§ **DATA SECTION**
Start of Block

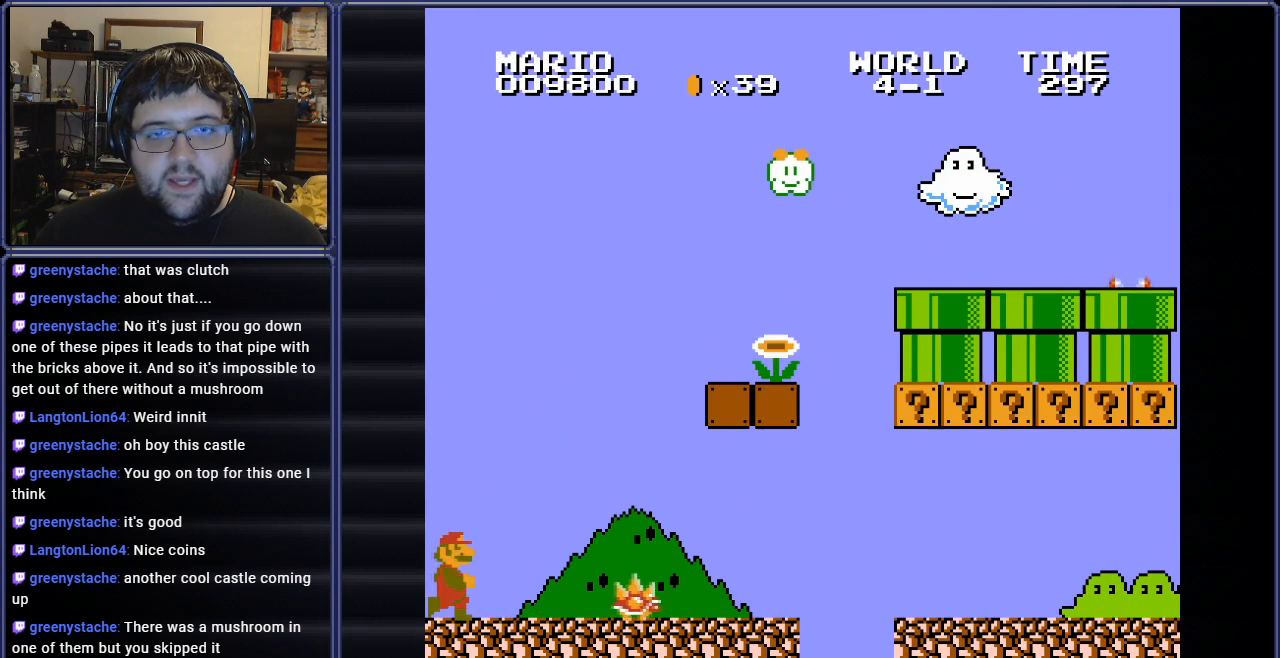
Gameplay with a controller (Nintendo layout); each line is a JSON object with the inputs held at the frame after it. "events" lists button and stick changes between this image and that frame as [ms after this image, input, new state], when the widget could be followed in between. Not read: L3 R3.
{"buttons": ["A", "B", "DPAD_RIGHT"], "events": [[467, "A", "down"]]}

End of Block
Start of Block

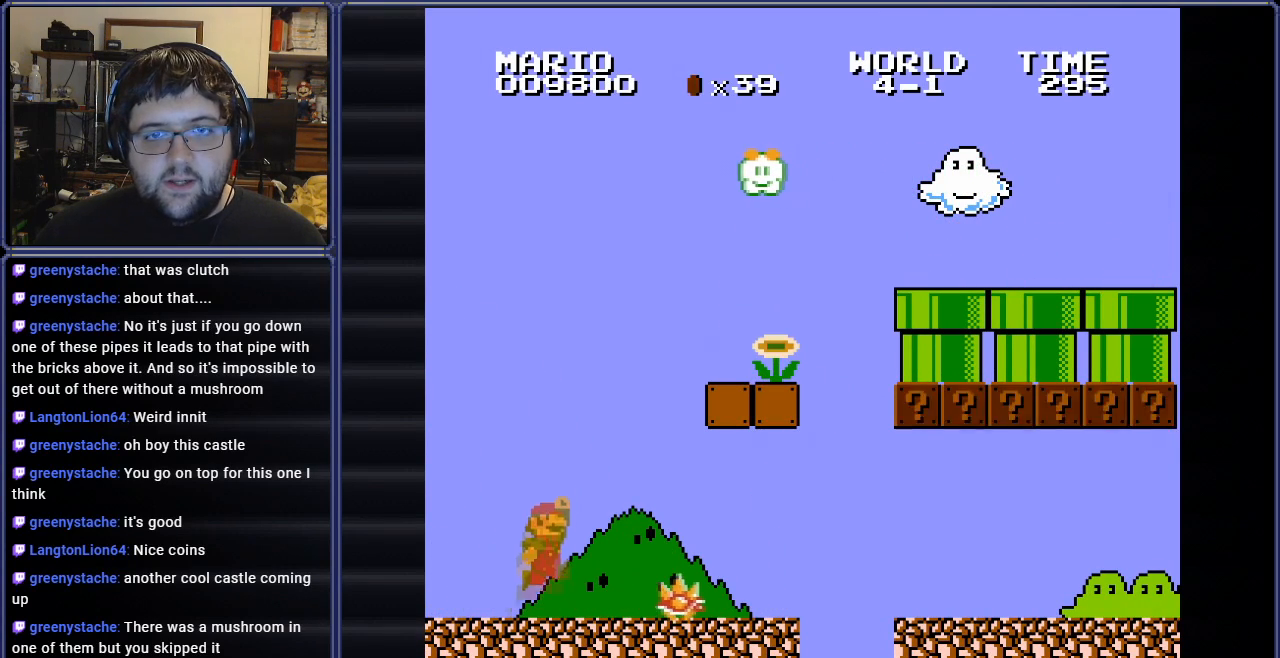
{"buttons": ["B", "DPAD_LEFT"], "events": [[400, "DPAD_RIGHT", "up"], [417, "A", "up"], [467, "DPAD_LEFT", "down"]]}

End of Block
Start of Block

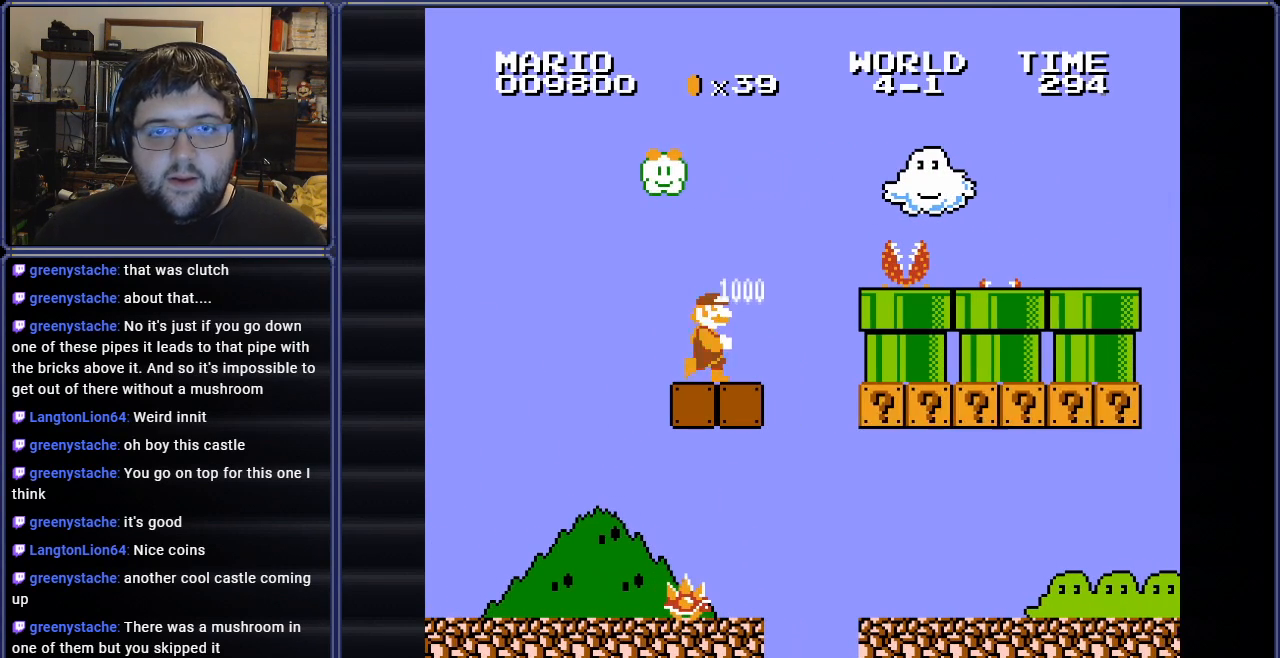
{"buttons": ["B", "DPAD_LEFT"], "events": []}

End of Block

§ **WHAT IS BEING ASKED**
What lines in the listing above hold the string "buttons"? List them.

§ **RESPONSE TO THIS TASK**
{"buttons": ["A", "B", "DPAD_RIGHT"], "events": [[467, "A", "down"]]}
{"buttons": ["B", "DPAD_LEFT"], "events": [[400, "DPAD_RIGHT", "up"], [417, "A", "up"], [467, "DPAD_LEFT", "down"]]}
{"buttons": ["B", "DPAD_LEFT"], "events": []}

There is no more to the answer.